蔡畅康克清 长征中的女杰:康克清称长征就像每天出去散散步一样
杨定华著《雪山草地行军记》详细介绍了康克清在长征中的情景。任红军总司令部直属队政治委员的康克清,出入于枪林弹雨之中。不仅背着手枪、皮包、军用地图、粮食等物,并且背自己的包袱毯子。她身体雄伟,能吃苦,堪称军中女杰。在后河岸边,杨定华曾见她将自己背着的皮包按于膝上,亲自拟写直属队渡河的命令。
长征结束后,康克清曾对海伦·斯诺说,长征并不十分艰难,“就像每天出去散散步一样”。
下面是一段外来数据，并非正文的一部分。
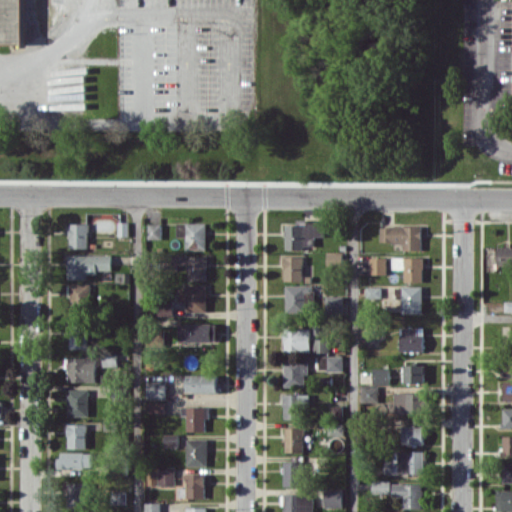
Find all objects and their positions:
road: (203, 16)
road: (55, 49)
road: (484, 84)
road: (107, 121)
road: (255, 199)
building: (124, 228)
building: (155, 230)
building: (194, 234)
building: (303, 234)
building: (79, 235)
building: (403, 235)
building: (504, 255)
building: (335, 258)
building: (87, 265)
building: (195, 265)
building: (378, 265)
building: (410, 267)
building: (293, 268)
building: (373, 291)
building: (81, 294)
building: (196, 297)
building: (298, 298)
building: (412, 299)
building: (336, 305)
building: (508, 305)
road: (487, 318)
building: (198, 331)
building: (508, 332)
building: (80, 335)
building: (412, 338)
building: (298, 339)
building: (322, 345)
road: (31, 355)
road: (137, 355)
road: (246, 355)
road: (353, 356)
road: (462, 356)
building: (110, 358)
building: (332, 363)
building: (508, 365)
building: (82, 369)
building: (296, 372)
building: (415, 373)
building: (381, 375)
building: (202, 383)
building: (156, 389)
building: (508, 389)
building: (369, 393)
building: (79, 402)
building: (410, 402)
building: (295, 405)
building: (157, 407)
building: (1, 408)
building: (507, 416)
building: (195, 418)
building: (413, 434)
building: (77, 435)
building: (295, 439)
building: (507, 444)
building: (197, 451)
building: (76, 459)
building: (406, 462)
building: (508, 472)
building: (294, 473)
building: (161, 476)
building: (197, 485)
building: (402, 492)
building: (76, 494)
building: (119, 497)
building: (334, 497)
building: (504, 499)
building: (297, 502)
building: (153, 507)
building: (197, 509)
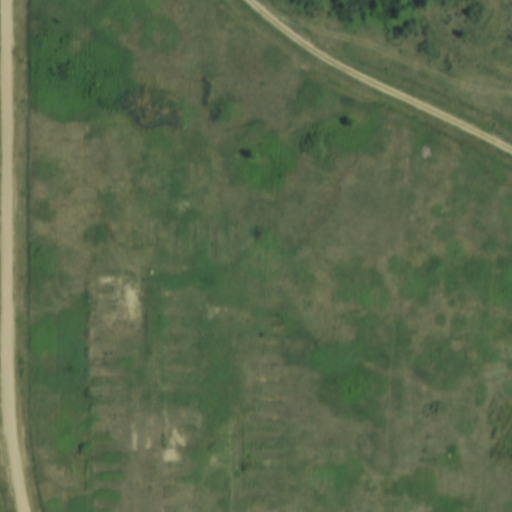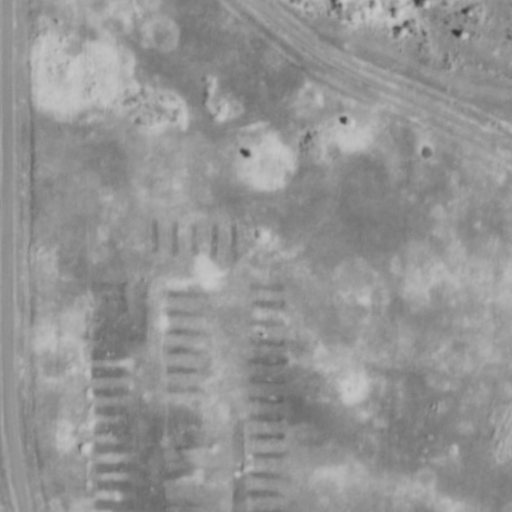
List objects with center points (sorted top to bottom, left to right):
road: (380, 83)
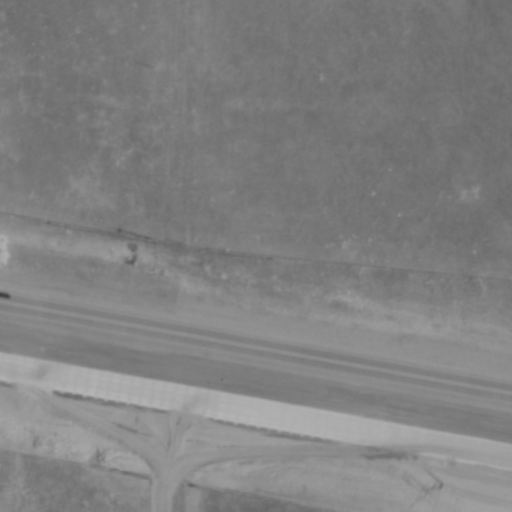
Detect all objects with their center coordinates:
road: (255, 346)
road: (255, 408)
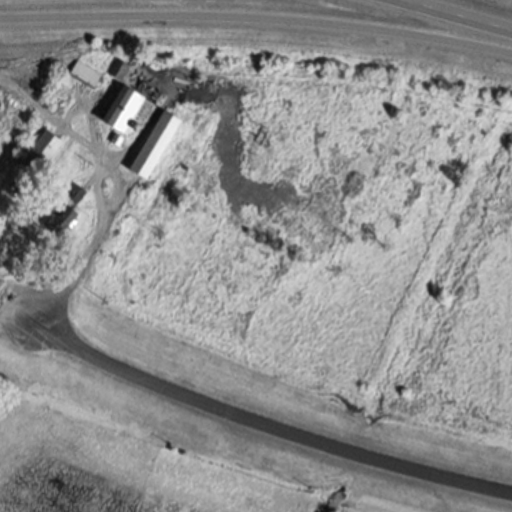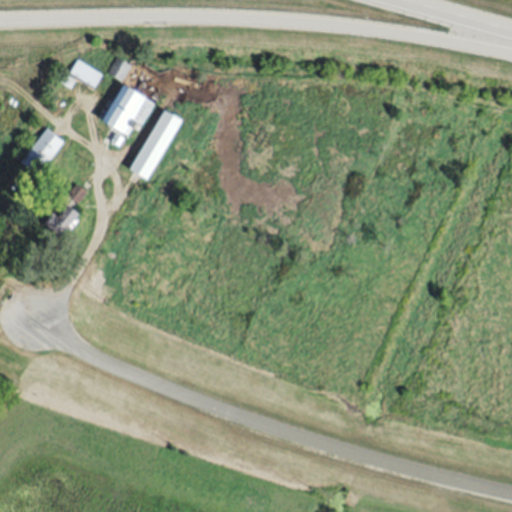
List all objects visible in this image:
road: (257, 19)
road: (441, 19)
building: (118, 68)
building: (85, 73)
building: (84, 74)
building: (126, 109)
building: (127, 109)
building: (154, 144)
building: (154, 145)
building: (41, 151)
building: (41, 151)
building: (77, 193)
building: (61, 217)
building: (60, 220)
road: (84, 260)
road: (272, 427)
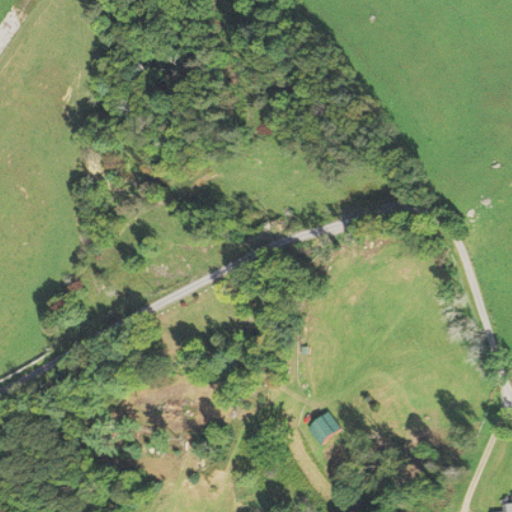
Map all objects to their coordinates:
road: (303, 238)
building: (328, 428)
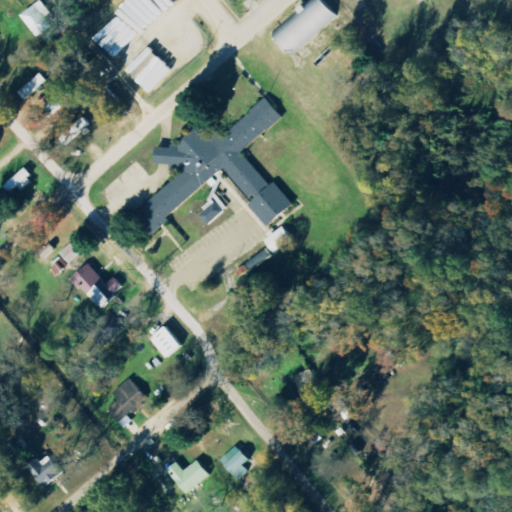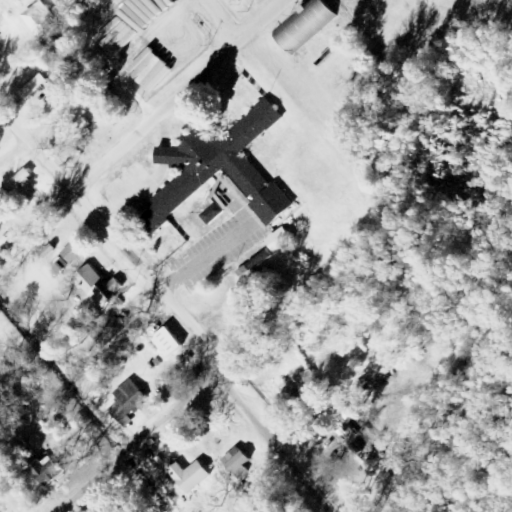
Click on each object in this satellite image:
building: (242, 0)
building: (39, 18)
road: (221, 19)
building: (306, 24)
building: (135, 53)
building: (35, 86)
road: (143, 129)
building: (76, 131)
building: (215, 168)
building: (221, 169)
building: (21, 182)
building: (214, 210)
building: (280, 239)
building: (72, 253)
building: (255, 264)
building: (99, 286)
road: (172, 303)
building: (109, 329)
building: (169, 342)
building: (309, 382)
building: (130, 402)
road: (137, 442)
building: (238, 462)
building: (48, 471)
building: (191, 476)
building: (252, 482)
road: (9, 499)
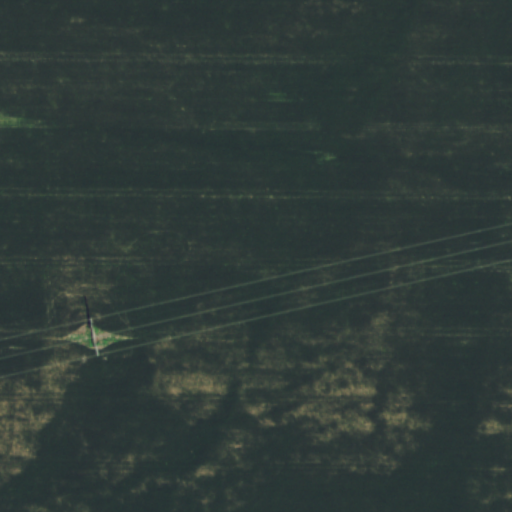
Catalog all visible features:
crop: (256, 256)
power tower: (92, 337)
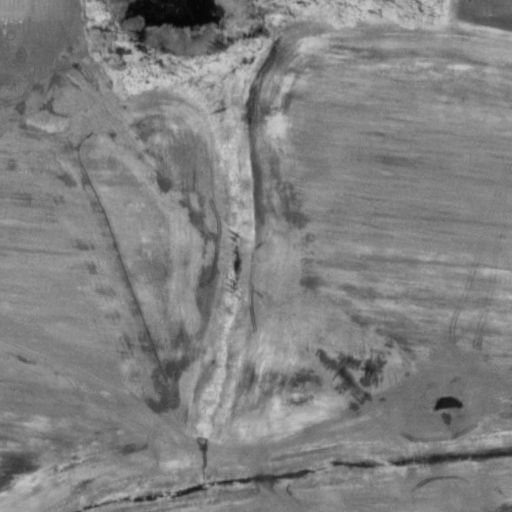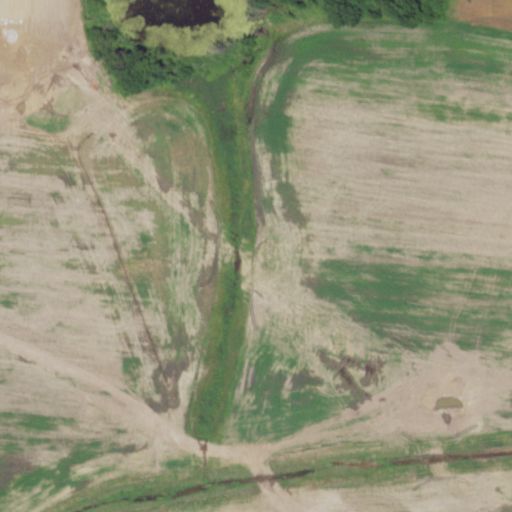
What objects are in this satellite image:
wind turbine: (11, 47)
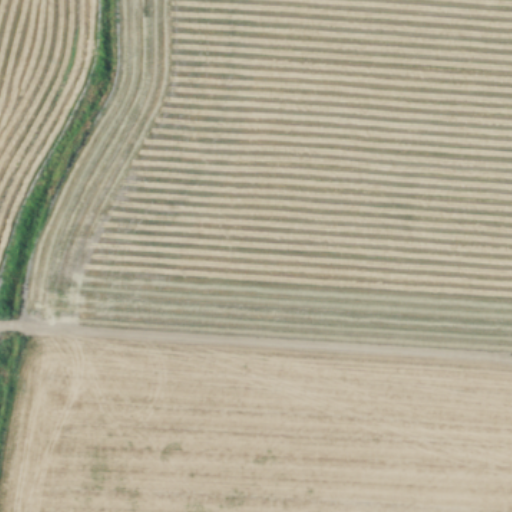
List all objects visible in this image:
crop: (29, 83)
crop: (295, 170)
road: (255, 340)
crop: (253, 421)
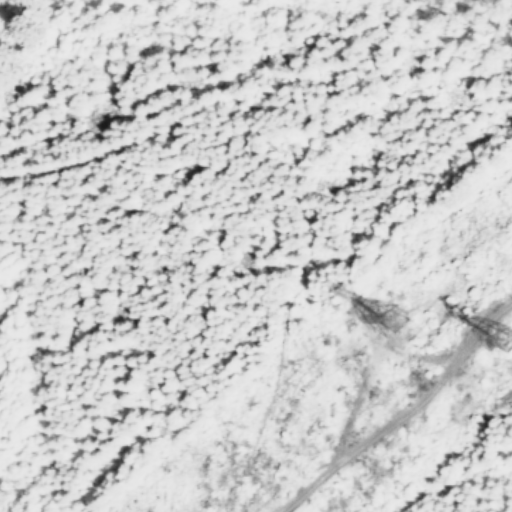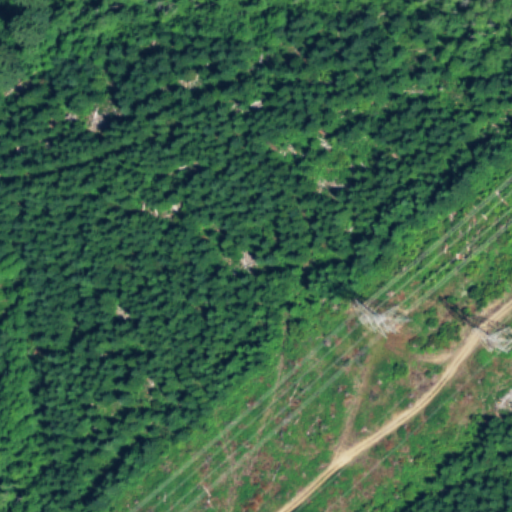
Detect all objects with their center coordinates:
power tower: (404, 326)
road: (402, 414)
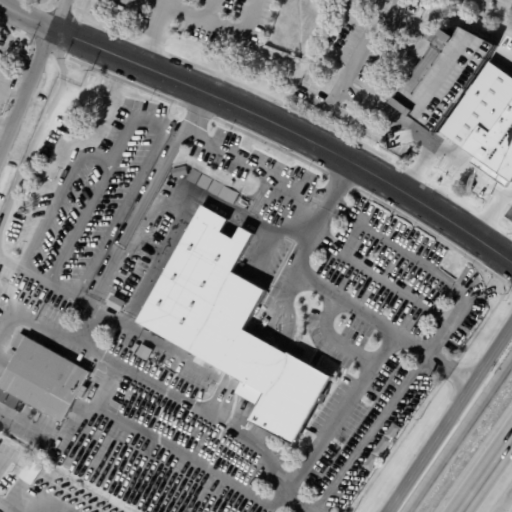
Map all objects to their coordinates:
building: (384, 0)
road: (63, 13)
road: (150, 30)
building: (441, 35)
road: (28, 98)
building: (470, 99)
building: (398, 105)
road: (380, 107)
road: (271, 116)
building: (486, 122)
road: (177, 132)
road: (244, 158)
building: (445, 159)
road: (468, 167)
building: (179, 172)
building: (192, 176)
road: (145, 178)
building: (203, 182)
building: (213, 188)
building: (215, 188)
building: (226, 194)
road: (53, 198)
building: (243, 202)
road: (6, 211)
road: (488, 212)
road: (177, 217)
road: (76, 224)
road: (414, 252)
road: (291, 280)
road: (398, 284)
road: (337, 295)
building: (113, 305)
road: (272, 316)
road: (287, 320)
building: (230, 326)
building: (233, 328)
road: (63, 336)
road: (330, 337)
building: (143, 350)
road: (248, 358)
road: (260, 373)
building: (41, 379)
building: (46, 380)
building: (209, 389)
road: (225, 398)
road: (340, 408)
road: (238, 414)
road: (447, 416)
road: (459, 435)
road: (486, 476)
road: (49, 498)
road: (8, 505)
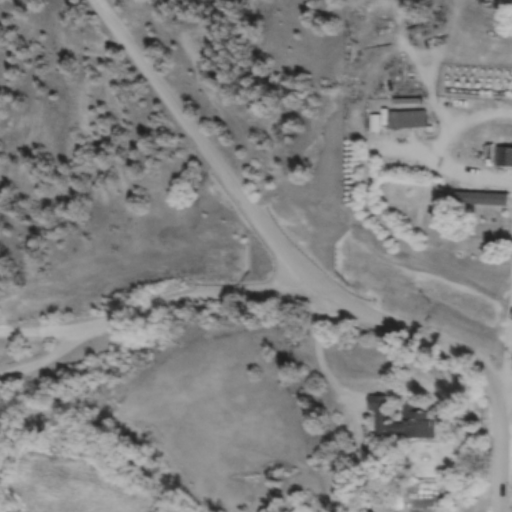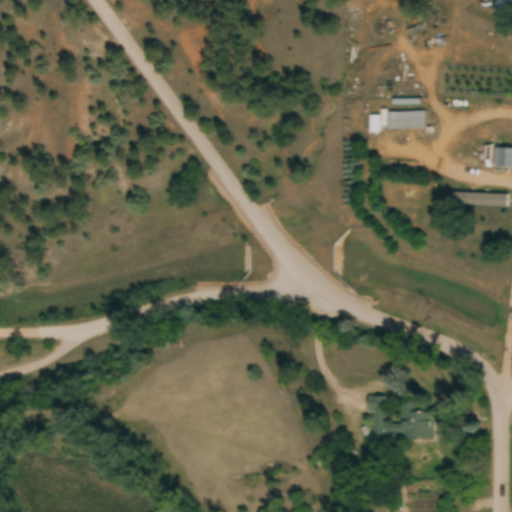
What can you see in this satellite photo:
building: (406, 122)
building: (374, 126)
building: (502, 160)
building: (480, 202)
road: (267, 230)
road: (147, 307)
road: (45, 328)
road: (501, 402)
building: (401, 423)
road: (500, 458)
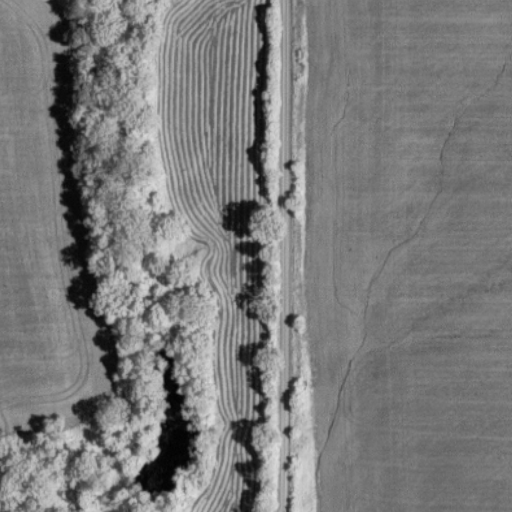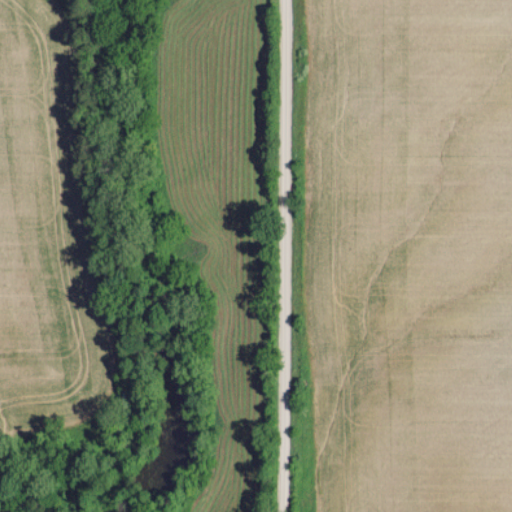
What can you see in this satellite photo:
road: (287, 256)
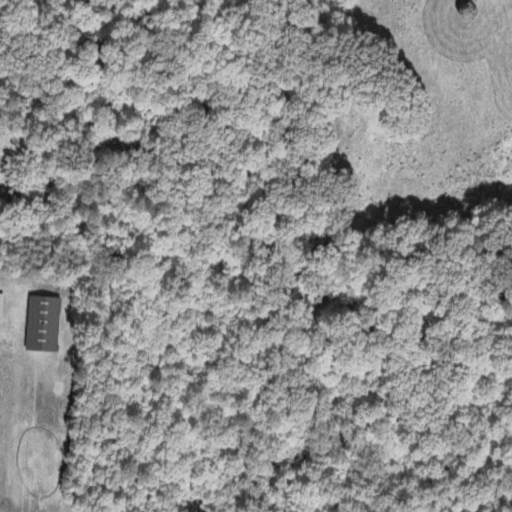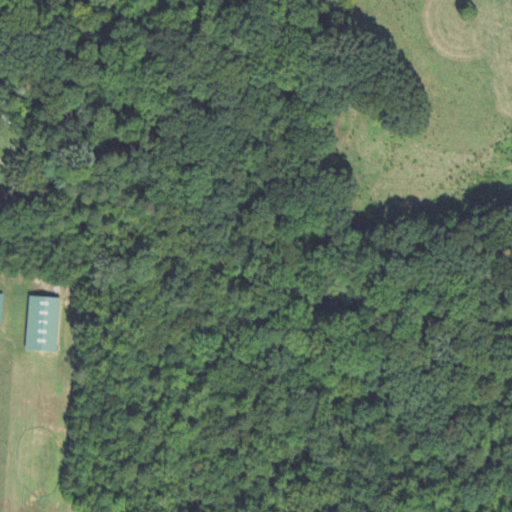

红军一路上不时停下来,收割农民遗弃在田野上的青稞。收割时朱德总是打头阵,随军工作的妇女也参加割麦劳动。康克清肩上背着枪和背包,手不停地挥动镰刀,丝毫不比丈夫逊色。
邓颖超与蔡畅
在出草地的第三天过后河时,邓颖超正在患病。河阔十丈,深达三尺,部队都停滞于河边,邓坐的担架自然也停于密集队伍之中。有不少中下级军官都去看她,她喘息着向围着她的军官们问道:“河水深到什么程度?”军官们异口同声地回答:“不要紧,没有关系。”她仍很关心地对战士们说:“同志们,大家手牵着手过才好呀,不要沾湿了衣服呀,这是过草地最后的困难了。”战士们听到她的话莫不动容,提高了渡河的勇气。
长征中,蔡畅身着红军制服,脚蹬草鞋,腰带上挂着手枪,风姿绰约。红军战士看到她齐声喊:“大姐,给我们唱支歌吧!”蔡畅笑着问:“唱什么呢?”“唱《马赛曲》。”蔡畅回答:“好吧!别喊了,我给你们唱。”杨定华回忆说,当时虽然听不懂歌词,但大家都受到了感染和鼓舞。
蔡畅对于长征没有任何怨言。正如李伯钊所说,她意志坚强,给她备了一匹马,但她很少骑,而是让给伤病员骑。那时她24岁,身材纤瘦,但她不仅翻越了南方的五岭,并且在漫长的二万五千里崎岖道路上进行宣传鼓动,提高长征战士们的士气。康克清把蔡畅讲的故事和笑话称为“精神食粮”。
草地婴儿
红六军团军团长萧克的漂亮妻子蹇先佛怀孕并将临产了。当时六军团正在前往同第四方面军会合的途中。7月初,正过草地的红军官兵专门为她围出3米见方的一块小天地,四面的“墙”约有一米五高。她在那里生了一个男孩。萧克回忆道:“当时生得还相当顺利。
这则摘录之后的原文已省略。